__Passage provided__:
____________
Learning

2.6. Learning#

We can learn prior and sensor models from data we collect.

Splash image with robot intently studying a pice of trash

At various times in this chapter we seemed to pull information out of thin air. But the various probabilistic models we used can be learned from data. In Section 2.1 we talked about priors over state. Here we will estimate prior from counts, and introduce the idea of adding “bogus counts” in the case that we do not have a lot of data. Also, in section 2.3 we discussed sensor models, and here we estimate those sensor models from counts recorded for each of the possible states. Finally, while counting works for discrete sensors, for continuous sensors we have to do a bit more work. We will end this section by showing how to fit simple Gaussian sensor models to data.

2.6.1. Estimating a Discrete PMF#

Count the occurrences for each category.

In section 2.1 we introduced the notion of a probability mass function (PMF) to characterize the a priori probability of being in a certain state. It turns out that the normalized counts we obtain when observing states over a long time period provide a good approximation for the PMF. The more samples that go in, the better the approximation.

As an example, let us assume that, at a different trash sorting cell, we observe for a while and note the category for each piece of trash, recording as we go. We might see something like:

data = [1, 1, 1, 2, 1, 1, 1, 3, 0, 0, 0, 1,
        2, 2, 2, 2, 4, 4, 4, 1, 1, 2, 1, 2, 1]

Using numpy we can get the counts using the bincount function. We then plot the counts using plotly.express, in Figure 1.
____________
__Material to process__:
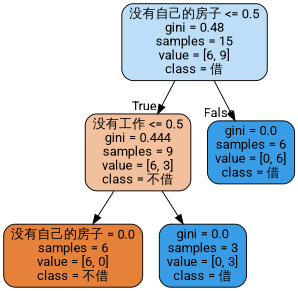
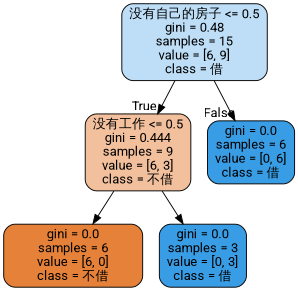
  digraph {
    fontname=Roboto
    node [color=black fillcolor="#399de5" fontname=Roboto shape=box style="filled, rounded"]
    edge [fontname=Roboto]
    n1 [fillcolor="#bddef6" label="没有自己的房子 <= 0.5\ngini = 0.48\nsamples = 15\nvalue = [6, 9]\nclass = 借"]
    n2 [fillcolor="#f2c09c" label="没有工作 <= 0.5\ngini = 0.444\nsamples = 9\nvalue = [6, 3]\nclass = 不借"]
    n3 [label="gini = 0.0\nsamples = 6\nvalue = [0, 6]\nclass = 借"]
-   n4 [fillcolor="#e58139" label="没有自己的房子 = 0.0\nsamples = 6\nvalue = [6, 0]\nclass = 不借"]
+   n4 [fillcolor="#e58139" label="gini = 0.0\nsamples = 6\nvalue = [6, 0]\nclass = 不借"]
    n5 [label="gini = 0.0\nsamples = 3\nvalue = [0, 3]\nclass = 借"]
    n1 -> n2 [headlabel=True labelangle=45 labeldistance=2.5]
    n1 -> n3 [headlabel=False labelangle=-45 labeldistance=2.5]
    n2 -> n4
    n2 -> n5
  }
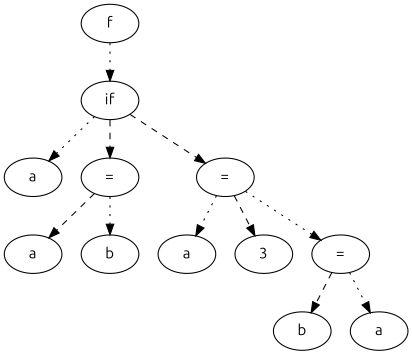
____________
__Direction 1__:
Quote the entire text on learning prior and sensor models from data word for word.
__Direction 2__:
In the entries, rewrite the stretch from the start through the line containing "n1 -> n2 [headlabel=True", changing "Roboto" to "Helvetica" and keeping everything else the same. Leave the pictures out.

__Response 1__:
Learning

2.6. Learning#

We can learn prior and sensor models from data we collect.

Splash image with robot intently studying a pice of trash

At various times in this chapter we seemed to pull information out of thin air. But the various probabilistic models we used can be learned from data. In Section 2.1 we talked about priors over state. Here we will estimate prior from counts, and introduce the idea of adding “bogus counts” in the case that we do not have a lot of data. Also, in section 2.3 we discussed sensor models, and here we estimate those sensor models from counts recorded for each of the possible states. Finally, while counting works for discrete sensors, for continuous sensors we have to do a bit more work. We will end this section by showing how to fit simple Gaussian sensor models to data.

2.6.1. Estimating a Discrete PMF#

Count the occurrences for each category.

In section 2.1 we introduced the notion of a probability mass function (PMF) to characterize the a priori probability of being in a certain state. It turns out that the normalized counts we obtain when observing states over a long time period provide a good approximation for the PMF. The more samples that go in, the better the approximation.

As an example, let us assume that, at a different trash sorting cell, we observe for a while and note the category for each piece of trash, recording as we go. We might see something like:

data = [1, 1, 1, 2, 1, 1, 1, 3, 0, 0, 0, 1,
        2, 2, 2, 2, 4, 4, 4, 1, 1, 2, 1, 2, 1]

Using numpy we can get the counts using the bincount function. We then plot the counts using plotly.express, in Figure 1.

__Response 2__:
  digraph {
    fontname=Helvetica
    node [color=black fillcolor="#399de5" fontname=Helvetica shape=box style="filled, rounded"]
    edge [fontname=Helvetica]
    n1 [fillcolor="#bddef6" label="没有自己的房子 <= 0.5\ngini = 0.48\nsamples = 15\nvalue = [6, 9]\nclass = 借"]
    n2 [fillcolor="#f2c09c" label="没有工作 <= 0.5\ngini = 0.444\nsamples = 9\nvalue = [6, 3]\nclass = 不借"]
    n3 [label="gini = 0.0\nsamples = 6\nvalue = [0, 6]\nclass = 借"]
-   n4 [fillcolor="#e58139" label="没有自己的房子 = 0.0\nsamples = 6\nvalue = [6, 0]\nclass = 不借"]
+   n4 [fillcolor="#e58139" label="gini = 0.0\nsamples = 6\nvalue = [6, 0]\nclass = 不借"]
    n5 [label="gini = 0.0\nsamples = 3\nvalue = [0, 3]\nclass = 借"]
    n1 -> n2 [headlabel=True labelangle=45 labeldistance=2.5]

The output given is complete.